→ **Written task**
Look for the word "Adhes" in the entries and copy each line where it appears.

→ **Given data**
• • • • •
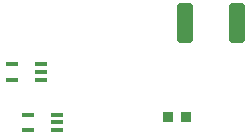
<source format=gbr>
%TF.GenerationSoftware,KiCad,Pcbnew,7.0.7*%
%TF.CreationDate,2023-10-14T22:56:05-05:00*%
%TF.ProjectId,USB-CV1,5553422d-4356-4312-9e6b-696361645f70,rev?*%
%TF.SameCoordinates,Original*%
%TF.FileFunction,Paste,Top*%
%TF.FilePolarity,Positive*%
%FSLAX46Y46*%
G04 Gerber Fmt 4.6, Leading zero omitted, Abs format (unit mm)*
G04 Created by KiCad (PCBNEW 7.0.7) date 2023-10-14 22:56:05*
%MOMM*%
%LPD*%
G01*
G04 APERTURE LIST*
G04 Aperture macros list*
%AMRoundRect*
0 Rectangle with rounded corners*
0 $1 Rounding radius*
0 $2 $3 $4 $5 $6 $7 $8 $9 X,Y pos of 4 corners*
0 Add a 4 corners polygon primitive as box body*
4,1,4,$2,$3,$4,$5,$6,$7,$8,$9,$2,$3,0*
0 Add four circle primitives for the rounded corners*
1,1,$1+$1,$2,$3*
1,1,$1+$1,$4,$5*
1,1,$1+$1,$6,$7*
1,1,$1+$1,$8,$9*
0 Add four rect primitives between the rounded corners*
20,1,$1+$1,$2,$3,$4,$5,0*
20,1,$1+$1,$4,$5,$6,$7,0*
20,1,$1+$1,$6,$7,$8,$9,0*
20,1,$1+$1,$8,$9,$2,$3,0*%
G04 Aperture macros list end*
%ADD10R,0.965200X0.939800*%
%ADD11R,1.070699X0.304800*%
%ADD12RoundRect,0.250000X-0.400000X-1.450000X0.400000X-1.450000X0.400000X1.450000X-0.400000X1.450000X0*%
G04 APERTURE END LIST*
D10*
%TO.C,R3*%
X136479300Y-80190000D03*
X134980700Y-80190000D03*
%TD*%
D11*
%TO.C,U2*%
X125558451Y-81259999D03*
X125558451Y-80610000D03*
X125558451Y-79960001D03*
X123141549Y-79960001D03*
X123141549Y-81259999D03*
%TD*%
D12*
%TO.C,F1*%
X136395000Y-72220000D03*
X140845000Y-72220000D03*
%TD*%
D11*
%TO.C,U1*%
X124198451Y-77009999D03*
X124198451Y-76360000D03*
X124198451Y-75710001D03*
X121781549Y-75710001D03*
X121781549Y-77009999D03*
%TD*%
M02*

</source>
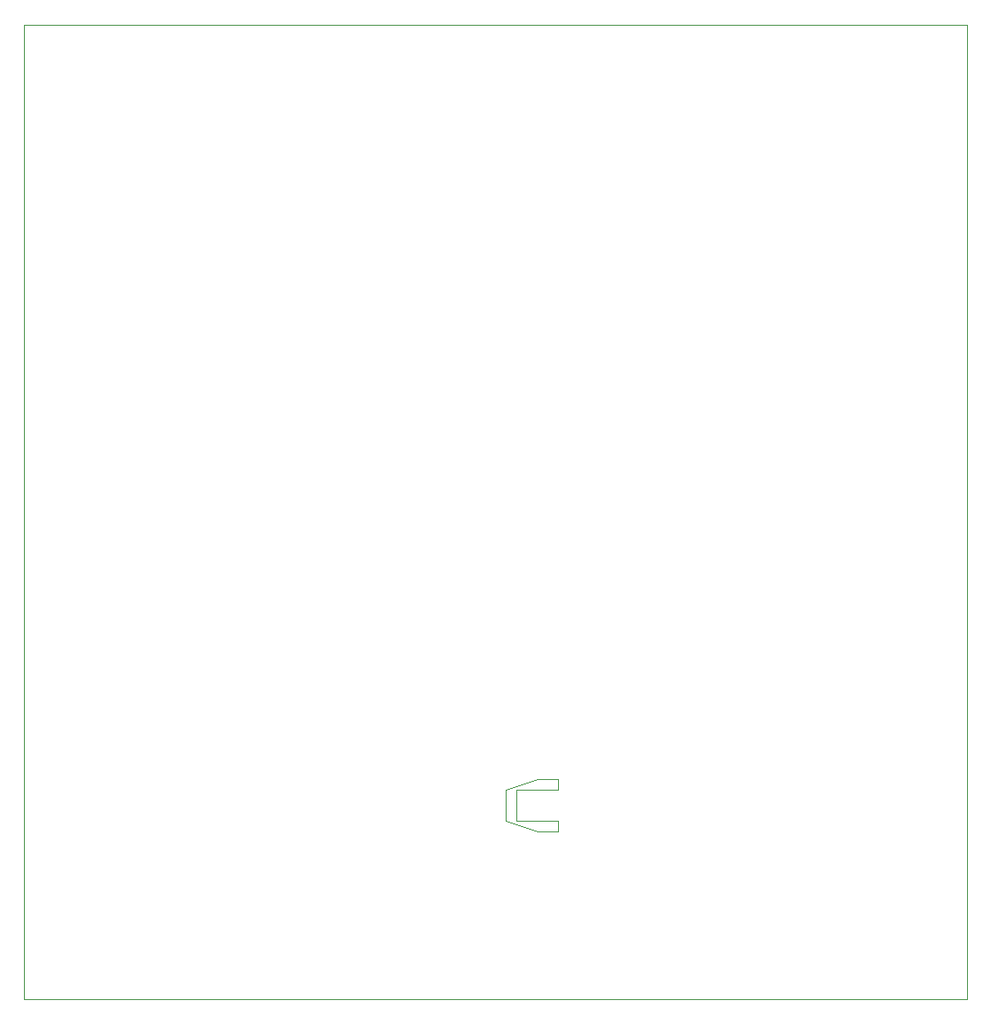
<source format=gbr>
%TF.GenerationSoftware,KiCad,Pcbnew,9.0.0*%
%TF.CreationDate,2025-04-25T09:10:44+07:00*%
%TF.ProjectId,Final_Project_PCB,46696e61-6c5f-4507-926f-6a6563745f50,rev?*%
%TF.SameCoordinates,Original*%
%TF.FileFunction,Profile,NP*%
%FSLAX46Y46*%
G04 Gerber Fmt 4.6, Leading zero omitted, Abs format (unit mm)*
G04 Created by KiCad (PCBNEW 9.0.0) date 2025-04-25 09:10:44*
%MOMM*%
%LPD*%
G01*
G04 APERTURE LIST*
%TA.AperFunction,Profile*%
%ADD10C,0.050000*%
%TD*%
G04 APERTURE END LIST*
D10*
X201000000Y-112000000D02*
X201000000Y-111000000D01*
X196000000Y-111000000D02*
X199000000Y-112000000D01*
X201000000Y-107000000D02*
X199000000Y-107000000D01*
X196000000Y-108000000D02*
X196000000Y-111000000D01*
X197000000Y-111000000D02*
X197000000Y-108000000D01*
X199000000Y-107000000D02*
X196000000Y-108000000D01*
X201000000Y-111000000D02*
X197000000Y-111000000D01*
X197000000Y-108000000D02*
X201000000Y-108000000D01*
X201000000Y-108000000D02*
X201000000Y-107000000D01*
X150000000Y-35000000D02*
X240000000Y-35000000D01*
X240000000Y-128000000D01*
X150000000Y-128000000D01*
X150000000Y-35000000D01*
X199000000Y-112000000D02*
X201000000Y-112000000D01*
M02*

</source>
• • • • •
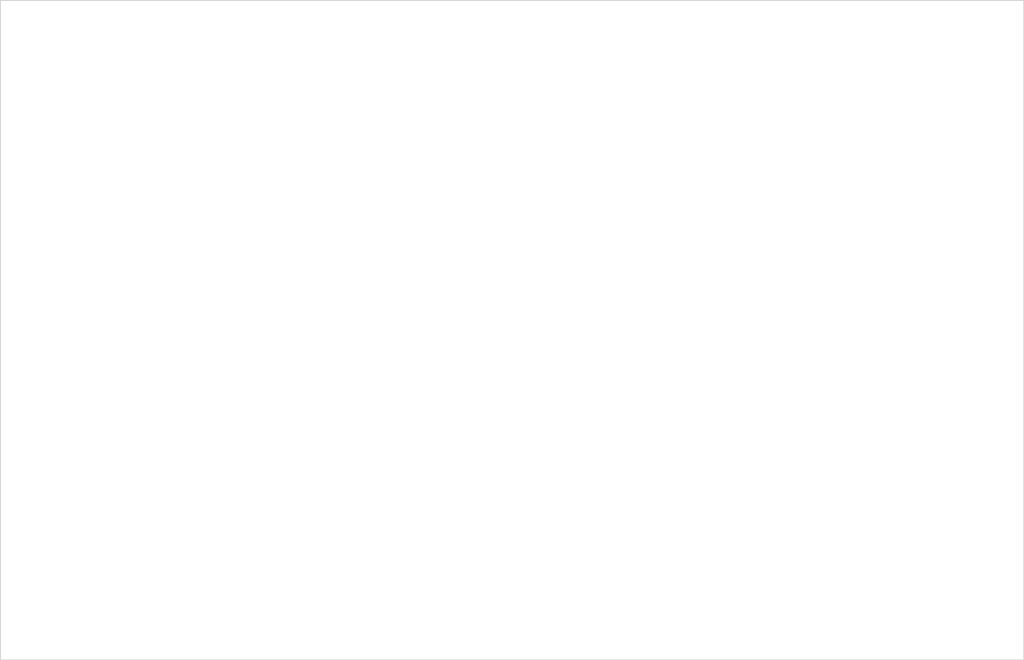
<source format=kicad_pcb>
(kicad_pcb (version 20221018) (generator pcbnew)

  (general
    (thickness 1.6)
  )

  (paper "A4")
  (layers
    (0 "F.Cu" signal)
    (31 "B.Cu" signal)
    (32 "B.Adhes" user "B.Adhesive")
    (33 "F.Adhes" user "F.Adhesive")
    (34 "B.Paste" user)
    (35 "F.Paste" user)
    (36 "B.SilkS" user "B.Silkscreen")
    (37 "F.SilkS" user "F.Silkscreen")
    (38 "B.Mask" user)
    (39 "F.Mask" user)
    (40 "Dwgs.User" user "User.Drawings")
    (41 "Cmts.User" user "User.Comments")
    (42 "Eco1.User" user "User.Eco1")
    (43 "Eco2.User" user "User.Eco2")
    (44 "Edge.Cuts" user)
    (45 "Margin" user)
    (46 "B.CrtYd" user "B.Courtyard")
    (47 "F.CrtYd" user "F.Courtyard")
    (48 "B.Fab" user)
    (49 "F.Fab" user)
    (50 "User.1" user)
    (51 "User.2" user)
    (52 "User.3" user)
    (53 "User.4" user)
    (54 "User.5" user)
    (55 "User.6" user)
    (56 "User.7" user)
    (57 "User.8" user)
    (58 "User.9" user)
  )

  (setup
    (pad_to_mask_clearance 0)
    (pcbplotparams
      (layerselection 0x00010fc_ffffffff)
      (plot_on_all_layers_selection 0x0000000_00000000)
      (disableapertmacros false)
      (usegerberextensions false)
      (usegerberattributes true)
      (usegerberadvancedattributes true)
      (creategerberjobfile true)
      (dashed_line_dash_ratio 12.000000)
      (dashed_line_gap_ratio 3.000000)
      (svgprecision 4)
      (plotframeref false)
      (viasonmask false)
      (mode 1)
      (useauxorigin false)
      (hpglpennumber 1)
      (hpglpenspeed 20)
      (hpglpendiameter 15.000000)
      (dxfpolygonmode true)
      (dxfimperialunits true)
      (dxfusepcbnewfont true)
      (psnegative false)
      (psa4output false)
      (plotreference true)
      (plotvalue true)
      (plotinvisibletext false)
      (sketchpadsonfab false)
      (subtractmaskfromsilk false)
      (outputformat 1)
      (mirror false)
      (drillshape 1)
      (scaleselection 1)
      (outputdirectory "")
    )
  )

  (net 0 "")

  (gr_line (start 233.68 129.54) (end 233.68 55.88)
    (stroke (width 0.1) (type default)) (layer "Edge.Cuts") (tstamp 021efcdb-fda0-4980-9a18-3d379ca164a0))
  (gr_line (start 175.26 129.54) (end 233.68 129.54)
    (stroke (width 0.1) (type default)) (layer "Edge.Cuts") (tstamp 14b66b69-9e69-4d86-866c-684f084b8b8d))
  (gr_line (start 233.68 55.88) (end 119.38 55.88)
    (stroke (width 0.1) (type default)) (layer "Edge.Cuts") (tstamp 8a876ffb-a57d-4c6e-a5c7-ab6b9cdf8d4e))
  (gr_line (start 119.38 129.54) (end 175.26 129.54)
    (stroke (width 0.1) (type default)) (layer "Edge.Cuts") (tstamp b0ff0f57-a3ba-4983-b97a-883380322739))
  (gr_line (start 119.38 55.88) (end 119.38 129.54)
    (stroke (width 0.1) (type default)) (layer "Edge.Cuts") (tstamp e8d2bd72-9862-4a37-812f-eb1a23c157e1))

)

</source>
• • • • •
→ **Response for this exercise**
    (32 "B.Adhes" user "B.Adhesive")
    (33 "F.Adhes" user "F.Adhesive")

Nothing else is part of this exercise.